● **Task to carry out**
Copy the whole listing below line for line, changing no character.

● **Available data**
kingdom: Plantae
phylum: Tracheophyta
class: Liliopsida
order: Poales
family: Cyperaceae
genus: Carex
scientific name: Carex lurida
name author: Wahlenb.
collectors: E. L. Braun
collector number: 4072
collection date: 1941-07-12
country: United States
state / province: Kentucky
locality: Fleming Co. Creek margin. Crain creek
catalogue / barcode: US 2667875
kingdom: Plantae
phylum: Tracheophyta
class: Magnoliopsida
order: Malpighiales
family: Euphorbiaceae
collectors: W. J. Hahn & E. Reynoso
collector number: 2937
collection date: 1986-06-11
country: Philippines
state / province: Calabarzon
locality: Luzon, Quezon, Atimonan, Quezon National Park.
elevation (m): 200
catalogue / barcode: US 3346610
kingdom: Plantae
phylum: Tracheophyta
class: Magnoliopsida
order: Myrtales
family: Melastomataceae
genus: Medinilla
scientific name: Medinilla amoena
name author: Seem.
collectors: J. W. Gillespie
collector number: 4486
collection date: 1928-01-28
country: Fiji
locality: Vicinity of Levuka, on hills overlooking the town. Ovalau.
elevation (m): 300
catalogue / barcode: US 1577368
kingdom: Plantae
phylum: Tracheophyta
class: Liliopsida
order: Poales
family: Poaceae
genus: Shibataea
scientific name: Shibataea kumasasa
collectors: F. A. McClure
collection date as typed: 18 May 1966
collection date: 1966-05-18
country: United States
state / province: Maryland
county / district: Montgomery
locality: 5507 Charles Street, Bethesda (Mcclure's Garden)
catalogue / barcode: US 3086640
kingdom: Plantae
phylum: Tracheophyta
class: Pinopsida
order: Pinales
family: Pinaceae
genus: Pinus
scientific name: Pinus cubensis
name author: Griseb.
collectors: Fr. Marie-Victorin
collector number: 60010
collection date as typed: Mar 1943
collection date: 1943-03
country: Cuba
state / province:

● **Solution to this exercise**
kingdom: Plantae
phylum: Tracheophyta
class: Liliopsida
order: Poales
family: Cyperaceae
genus: Carex
scientific name: Carex lurida
name author: Wahlenb.
collectors: E. L. Braun
collector number: 4072
collection date: 1941-07-12
country: United States
state / province: Kentucky
locality: Fleming Co. Creek margin. Crain creek
catalogue / barcode: US 2667875
kingdom: Plantae
phylum: Tracheophyta
class: Magnoliopsida
order: Malpighiales
family: Euphorbiaceae
collectors: W. J. Hahn & E. Reynoso
collector number: 2937
collection date: 1986-06-11
country: Philippines
state / province: Calabarzon
locality: Luzon, Quezon, Atimonan, Quezon National Park.
elevation (m): 200
catalogue / barcode: US 3346610
kingdom: Plantae
phylum: Tracheophyta
class: Magnoliopsida
order: Myrtales
family: Melastomataceae
genus: Medinilla
scientific name: Medinilla amoena
name author: Seem.
collectors: J. W. Gillespie
collector number: 4486
collection date: 1928-01-28
country: Fiji
locality: Vicinity of Levuka, on hills overlooking the town. Ovalau.
elevation (m): 300
catalogue / barcode: US 1577368
kingdom: Plantae
phylum: Tracheophyta
class: Liliopsida
order: Poales
family: Poaceae
genus: Shibataea
scientific name: Shibataea kumasasa
collectors: F. A. McClure
collection date as typed: 18 May 1966
collection date: 1966-05-18
country: United States
state / province: Maryland
county / district: Montgomery
locality: 5507 Charles Street, Bethesda (Mcclure's Garden)
catalogue / barcode: US 3086640
kingdom: Plantae
phylum: Tracheophyta
class: Pinopsida
order: Pinales
family: Pinaceae
genus: Pinus
scientific name: Pinus cubensis
name author: Griseb.
collectors: Fr. Marie-Victorin
collector number: 60010
collection date as typed: Mar 1943
collection date: 1943-03
country: Cuba
state / province:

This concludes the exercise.